Work instruction: Leave out the pictures and return every entry exactly as it appears.

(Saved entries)
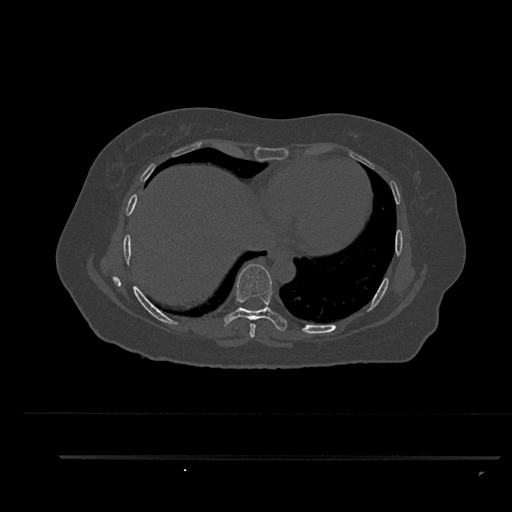
CT including the spine, one axial slice; position 465 of 797 along the scan axis; reconstruction kernel Br40s/3; 120 kVp; bone window (W 1800 / L 400 HU); 512 × 512 image matrix. Female patient, age 44 years. From the clinical record (not read from this slice): primary cancer: renal; vertebrae with lytic lesions (as recorded): L1.
Outlined on this slice (semi-automatic segmentation, software-assisted and operator-edited):
- T7 vertebra: bounding box [x1, y1, x2, y2] px = [249, 323, 256, 338]
- T8 vertebra: [224, 264, 287, 331]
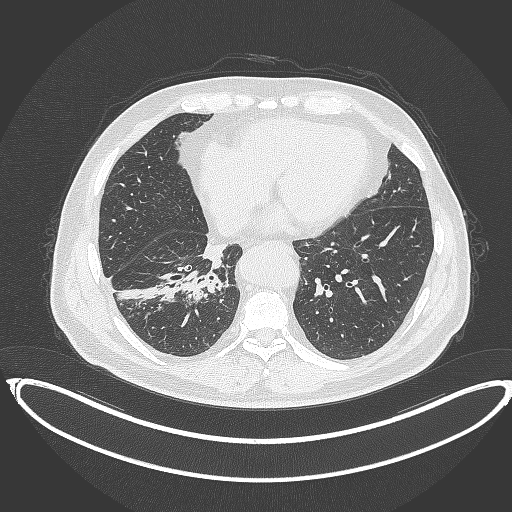
Chest CT, one axial slice. Slice 142 of 387 in the series (ordered by position). Reconstruction kernel B70f. 120 kVp. Lung window (W 1500 / L -600 HU). 512 × 512 image matrix, field of view 448 × 448 mm. Patient: male, 61 years. From the clinical record (not read from this slice): clinical TNM (as recorded): T1b N1 M0.
Outlined on this slice (bounding box drawn by a radiologist):
- lung tumour (recorded histology: squamous cell carcinoma): bounding box [x1, y1, x2, y2] px = [177, 266, 227, 304]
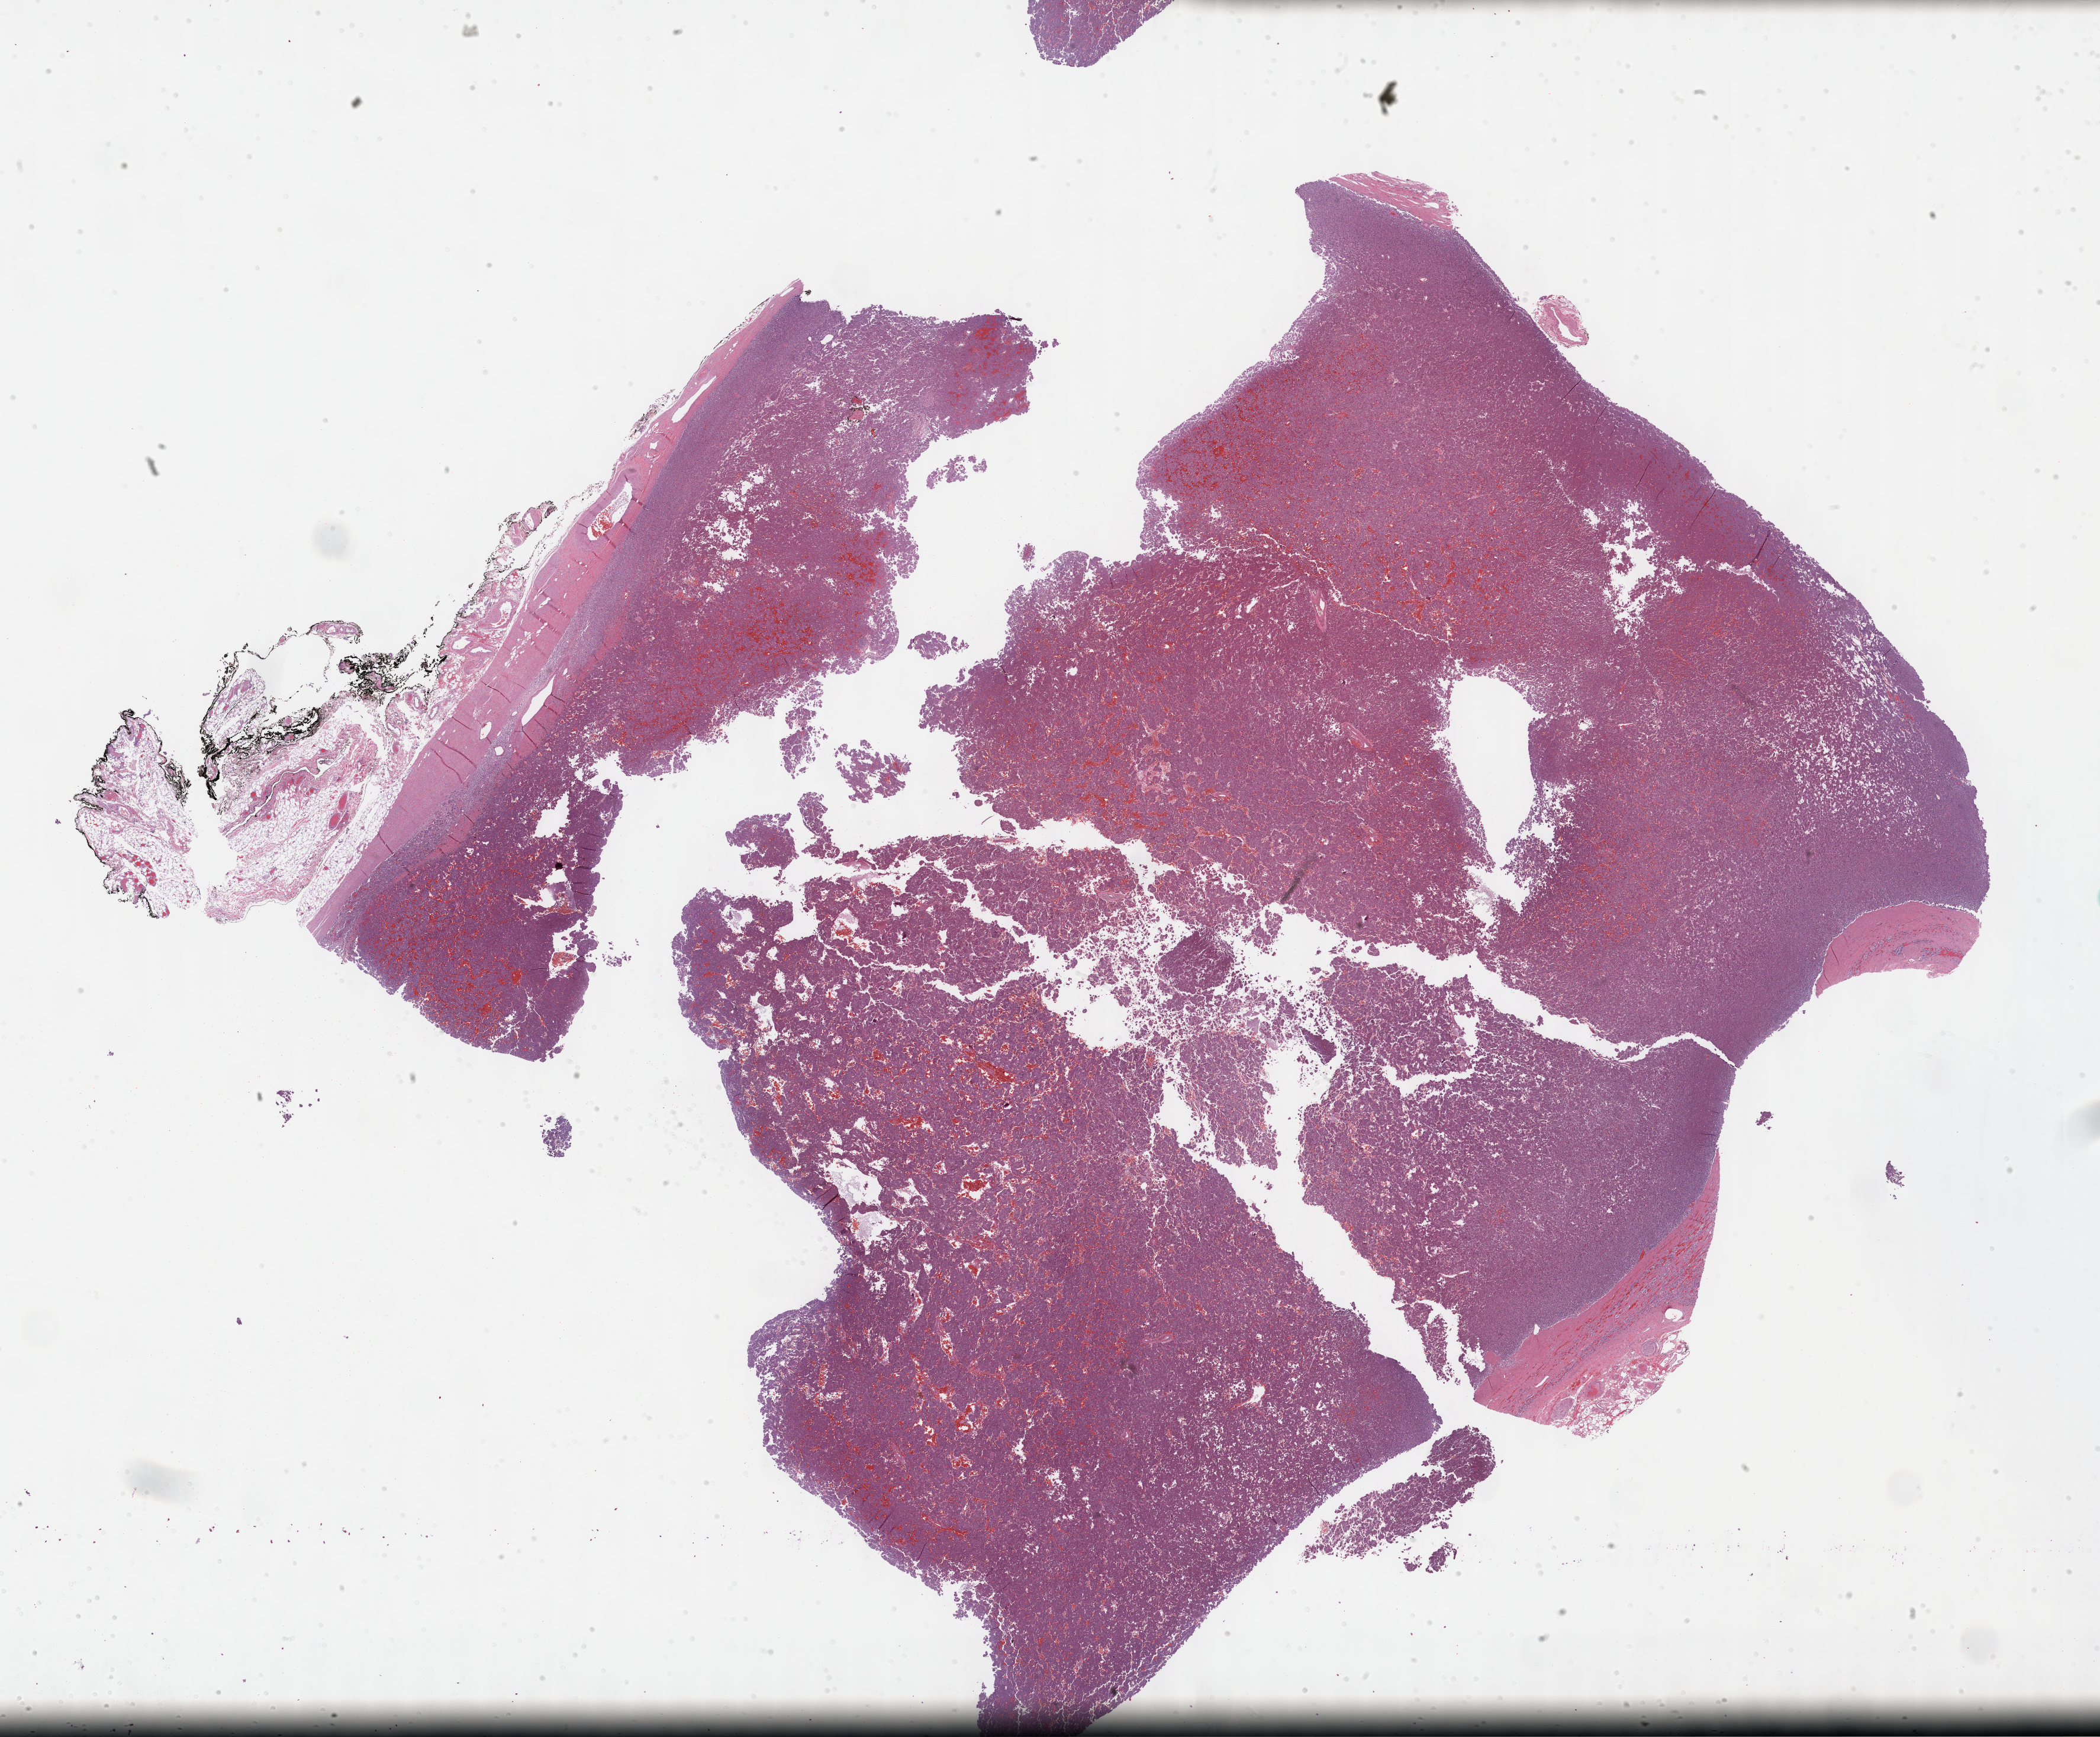
Digitized H&E-stained tissue section (whole slide), shown as a low-resolution overview of the whole scanned area (about 28.7 x 23.7 mm), FFPE section, adrenal gland, primary tumour sample. Patient: female, age at initial diagnosis 69 years.
• laterality: right
• histologic diagnosis: Pheochromocytoma, NOS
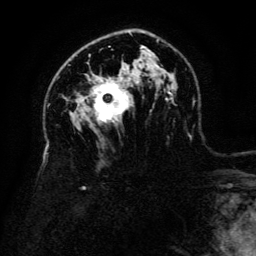
Breast MRI (dynamic contrast-enhanced), one axial slice; slice 87 of 134 in the series (ordered by position); cropped to one breast; dynamic contrast-enhanced series, time point 2 of 6 at this slice position (early post-contrast); 3 T; TE 4.8 ms, TR 9 ms; 1.2 mm slice thickness; 256 × 256 image matrix. Female patient.
Annotated regions visible in this slice (semi-automatic segmentation, software-assisted and operator-edited):
- enhancing-tissue mask used for the functional tumour volume (all voxels passing the contrast-enhancement thresholds inside the analysis volume; usually the tumour): bounding box <93,81,130,123> (left, top, right, bottom; pixels)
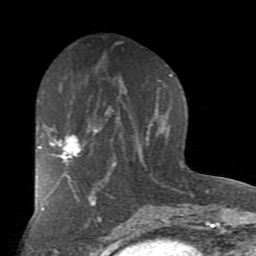
Breast MRI (dynamic contrast-enhanced), one axial slice; slice 40 of 80 in the series (ordered by position); cropped to one breast; dynamic contrast-enhanced series, time point 2 of 7 at this slice position (early post-contrast); 1.5 T; TE 2.7 ms, TR 6.1 ms; 2 mm slice thickness; 256 × 256 image matrix, field of view 155 × 155 mm. Female patient.
Structures marked on this image (semi-automatic segmentation, software-assisted and operator-edited):
- enhancing-tissue mask used for the functional tumour volume (all voxels passing the contrast-enhancement thresholds inside the analysis volume; usually the tumour): bounding box (x1, y1, x2, y2) in pixels: (38, 135, 81, 180)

Solution for this task:
CT including the spine, one axial slice; position 465 of 797 along the scan axis; reconstruction kernel Br40s/3; 120 kVp; bone window (W 1800 / L 400 HU); 512 × 512 image matrix. Female patient, age 44 years. From the clinical record (not read from this slice): primary cancer: renal; vertebrae with lytic lesions (as recorded): L1.
Outlined on this slice (semi-automatic segmentation, software-assisted and operator-edited):
- T7 vertebra: bounding box [x1, y1, x2, y2] px = [249, 323, 256, 338]
- T8 vertebra: [224, 264, 287, 331]
Chest CT, one axial slice. Slice 142 of 387 in the series (ordered by position). Reconstruction kernel B70f. 120 kVp. Lung window (W 1500 / L -600 HU). 512 × 512 image matrix, field of view 448 × 448 mm. Patient: male, 61 years. From the clinical record (not read from this slice): clinical TNM (as recorded): T1b N1 M0.
Outlined on this slice (bounding box drawn by a radiologist):
- lung tumour (recorded histology: squamous cell carcinoma): bounding box [x1, y1, x2, y2] px = [177, 266, 227, 304]
Digitized H&E-stained tissue section (whole slide), shown as a low-resolution overview of the whole scanned area (about 28.7 x 23.7 mm), FFPE section, adrenal gland, primary tumour sample. Patient: female, age at initial diagnosis 69 years.
• laterality: right
• histologic diagnosis: Pheochromocytoma, NOS
Breast MRI (dynamic contrast-enhanced), one axial slice; slice 87 of 134 in the series (ordered by position); cropped to one breast; dynamic contrast-enhanced series, time point 2 of 6 at this slice position (early post-contrast); 3 T; TE 4.8 ms, TR 9 ms; 1.2 mm slice thickness; 256 × 256 image matrix. Female patient.
Annotated regions visible in this slice (semi-automatic segmentation, software-assisted and operator-edited):
- enhancing-tissue mask used for the functional tumour volume (all voxels passing the contrast-enhancement thresholds inside the analysis volume; usually the tumour): bounding box <93,81,130,123> (left, top, right, bottom; pixels)
Breast MRI (dynamic contrast-enhanced), one axial slice; slice 40 of 80 in the series (ordered by position); cropped to one breast; dynamic contrast-enhanced series, time point 2 of 7 at this slice position (early post-contrast); 1.5 T; TE 2.7 ms, TR 6.1 ms; 2 mm slice thickness; 256 × 256 image matrix, field of view 155 × 155 mm. Female patient.
Structures marked on this image (semi-automatic segmentation, software-assisted and operator-edited):
- enhancing-tissue mask used for the functional tumour volume (all voxels passing the contrast-enhancement thresholds inside the analysis volume; usually the tumour): bounding box (x1, y1, x2, y2) in pixels: (38, 135, 81, 180)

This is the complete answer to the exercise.